Perfection and perspectives

My family and I were having lunch in Japan with one of my high school friends.  She said,

“Do you remember the school festival where we dressed up as a prehistoric man and woman?”  I searched for a picture deep among my high school memories.  And then realized that we didn’t have smart phones back then, several decades ago.

This is sad.  Why couldn’t I recall the experience?  I’m much worse than I thought.

Several years ago, I watched my son break dance at a musical rehearsal.  Back then, he was really into “Avatar: the last Airbender”.  In this cartoon drama, the world is divided into four nations: the Water Tribe, the Earth Kingdom, the Fire Nation and the Air Nomads.  People in each nation can control their own natural element.  My son did a firebending dance, imagining fire was coming out of his hands; he was a true master of fire.  I didn’t record it and later regretted it.  In the final performance, he became self-conscious in front of the larger audience and didn’t dance very much.  How I wished I had recorded the rehearsal. If I had, I would have been able to show it to my family.  I’m among the parents who have this craving to capture our children’s perfect moments that will never happen again.

Catfish
Catfish – Kazushige Nitta

But what is the cost of this?  This question had been in the back of my mind when I was at a Middle-Eastern restaurant with several Japanese mothers.  Some of them send their children to Japan over the summer vacation each year.  Schools in Japan start their summer break around July 20.  So, if we send our kids to Japan right after schools close in the U.S., they can go to a Japanese school for about a month.  We started sharing our kids’ experiences at Japanese schools.  I learned that there are regional differences; some regions welcome children from overseas, and some are determined not to accept any.

Someone said,

“One of my friends sent her child to kindergarten.  And you know, all the children were working towards a big performance at the end of July.  And one of the other mothers asked the school to take this newly arrived child out of the performance.  She was afraid that he might mess up the whole performance.”  Mind you, this was not a gifted children’s special performance. It was a regular neighborhood kindergarten.

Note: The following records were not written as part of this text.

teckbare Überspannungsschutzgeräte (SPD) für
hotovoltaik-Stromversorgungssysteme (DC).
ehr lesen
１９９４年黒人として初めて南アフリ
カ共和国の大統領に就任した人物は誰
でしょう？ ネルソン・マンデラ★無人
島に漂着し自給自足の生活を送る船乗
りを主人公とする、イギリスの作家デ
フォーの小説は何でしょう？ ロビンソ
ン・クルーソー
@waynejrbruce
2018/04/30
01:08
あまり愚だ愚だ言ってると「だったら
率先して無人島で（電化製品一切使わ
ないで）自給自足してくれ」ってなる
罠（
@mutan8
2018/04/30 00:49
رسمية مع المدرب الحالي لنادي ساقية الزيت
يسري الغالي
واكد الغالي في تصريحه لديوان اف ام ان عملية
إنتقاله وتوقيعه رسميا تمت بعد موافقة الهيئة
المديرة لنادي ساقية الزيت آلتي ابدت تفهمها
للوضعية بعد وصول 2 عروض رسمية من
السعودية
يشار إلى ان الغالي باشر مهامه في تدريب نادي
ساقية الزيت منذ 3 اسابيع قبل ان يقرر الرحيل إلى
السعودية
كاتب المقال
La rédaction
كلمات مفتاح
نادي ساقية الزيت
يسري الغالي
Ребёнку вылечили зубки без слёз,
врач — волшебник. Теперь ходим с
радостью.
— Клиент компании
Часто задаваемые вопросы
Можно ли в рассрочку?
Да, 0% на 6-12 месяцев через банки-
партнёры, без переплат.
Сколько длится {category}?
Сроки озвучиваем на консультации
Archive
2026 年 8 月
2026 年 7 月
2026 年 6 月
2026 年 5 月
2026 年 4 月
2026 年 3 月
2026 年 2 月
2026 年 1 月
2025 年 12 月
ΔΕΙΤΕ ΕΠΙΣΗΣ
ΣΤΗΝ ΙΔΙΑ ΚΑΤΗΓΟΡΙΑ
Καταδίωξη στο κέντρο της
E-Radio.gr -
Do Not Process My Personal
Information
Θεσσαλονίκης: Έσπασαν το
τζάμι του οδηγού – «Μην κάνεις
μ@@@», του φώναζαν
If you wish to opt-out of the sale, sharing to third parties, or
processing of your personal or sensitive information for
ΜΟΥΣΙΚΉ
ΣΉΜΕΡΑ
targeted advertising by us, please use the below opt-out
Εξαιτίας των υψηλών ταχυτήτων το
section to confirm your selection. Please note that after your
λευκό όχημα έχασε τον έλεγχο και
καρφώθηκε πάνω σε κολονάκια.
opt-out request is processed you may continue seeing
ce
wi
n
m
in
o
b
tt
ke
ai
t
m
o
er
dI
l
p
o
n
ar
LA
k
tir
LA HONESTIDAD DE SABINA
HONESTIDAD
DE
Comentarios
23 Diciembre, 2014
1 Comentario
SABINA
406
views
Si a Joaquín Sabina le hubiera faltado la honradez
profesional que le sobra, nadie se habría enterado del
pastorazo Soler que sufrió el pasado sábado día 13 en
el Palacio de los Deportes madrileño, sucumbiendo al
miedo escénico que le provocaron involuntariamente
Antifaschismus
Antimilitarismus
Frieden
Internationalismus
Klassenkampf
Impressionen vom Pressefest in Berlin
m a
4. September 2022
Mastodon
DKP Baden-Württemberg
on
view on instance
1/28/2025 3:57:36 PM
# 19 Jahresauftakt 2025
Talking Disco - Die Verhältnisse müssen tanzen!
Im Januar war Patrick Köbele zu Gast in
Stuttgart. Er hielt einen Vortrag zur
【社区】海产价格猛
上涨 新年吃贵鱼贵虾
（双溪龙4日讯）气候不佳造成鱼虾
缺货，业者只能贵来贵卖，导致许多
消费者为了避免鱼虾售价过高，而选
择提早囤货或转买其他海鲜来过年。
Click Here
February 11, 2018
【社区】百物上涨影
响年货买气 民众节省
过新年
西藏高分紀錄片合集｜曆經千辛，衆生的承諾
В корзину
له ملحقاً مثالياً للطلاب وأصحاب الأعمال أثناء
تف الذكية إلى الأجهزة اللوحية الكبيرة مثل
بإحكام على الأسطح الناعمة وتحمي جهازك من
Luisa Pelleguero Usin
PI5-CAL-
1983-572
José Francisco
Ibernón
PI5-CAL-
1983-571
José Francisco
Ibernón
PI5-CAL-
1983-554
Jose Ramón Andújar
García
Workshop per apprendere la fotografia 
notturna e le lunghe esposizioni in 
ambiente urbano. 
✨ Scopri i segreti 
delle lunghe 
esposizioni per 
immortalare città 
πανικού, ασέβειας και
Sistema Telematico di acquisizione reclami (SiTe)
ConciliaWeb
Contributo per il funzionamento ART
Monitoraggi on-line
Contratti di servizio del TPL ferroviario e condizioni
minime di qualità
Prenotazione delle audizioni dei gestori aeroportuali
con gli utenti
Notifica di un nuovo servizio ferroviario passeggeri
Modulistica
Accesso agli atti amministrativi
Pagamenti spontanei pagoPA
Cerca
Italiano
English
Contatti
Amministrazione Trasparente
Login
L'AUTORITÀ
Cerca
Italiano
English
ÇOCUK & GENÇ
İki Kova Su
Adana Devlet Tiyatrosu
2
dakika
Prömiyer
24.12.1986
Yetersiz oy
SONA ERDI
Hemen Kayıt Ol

I wasn’t surprised by this at all.  It could easily happen in Japan where people thrive for the better, if not perfection. And nowadays, for better pictures and video recordings.

“So what happened?  Was he in the play?” I was curious.  “No. Don’t you think that is outrageous?” My friend sounded distraught.

This outcome was not unexpected, but I was still deeply disappointed.  When there’s a complaint, the natural reaction of a Japanese organization is to restore the appearance of group harmony.  Not by dealing with it, but by eliminating the cause of the complaint.  But everyone sees the consequence: the child was excluded from the play.  When this happens, the organization loses some of its authority.  It has created an environment where a complainer wins.

The kindergarten teachers could’ve said that they strive for an inclusive learning environment or that they want the students to learn to be kind to newcomers or to their friends who are a little behind.  But it didn’t happen.

This is how some Japanese grow up, without learning how to be tolerant of differences.  And they get frustrated when they deal with cultural differences, or even differences among themselves.

And there are a couple of additional factors that are particular to Japan: two decades of economic recession and a low birth rate.  The long recession has made the Japanese society more rigid, and less tolerant of mistakes.  There are fewer children in Japan, and parents pay constant attention to their children.  And then came the advent of the digital age.  Parents’ wishes to capture the picture-perfect moments have become excessive.

The kindergarten story suggests that Japan is still creating generations of children who may grow up to be less open and less tolerant of differences.

My fear may be unwarranted.  But if we pursue perfection for our children in the present, and if we lose sight of our larger goals, then we may be creating a future that is less bright than today’s.  I also believe this drive for perfection is a global phenomenon, when it comes to creating and preserving visual memories.

What children need is real experiences; real struggles, negotiating with less than perfect situations.  In other words, forget about the perfect picture.  Even a Humpty Dumpty moment can become a sweet memory over time.  After all, children will enjoy themselves on the stage, whether the performance is in sync or not.

Can we, the parents, live with imperfection?  That’s the question we need to ask ourselves.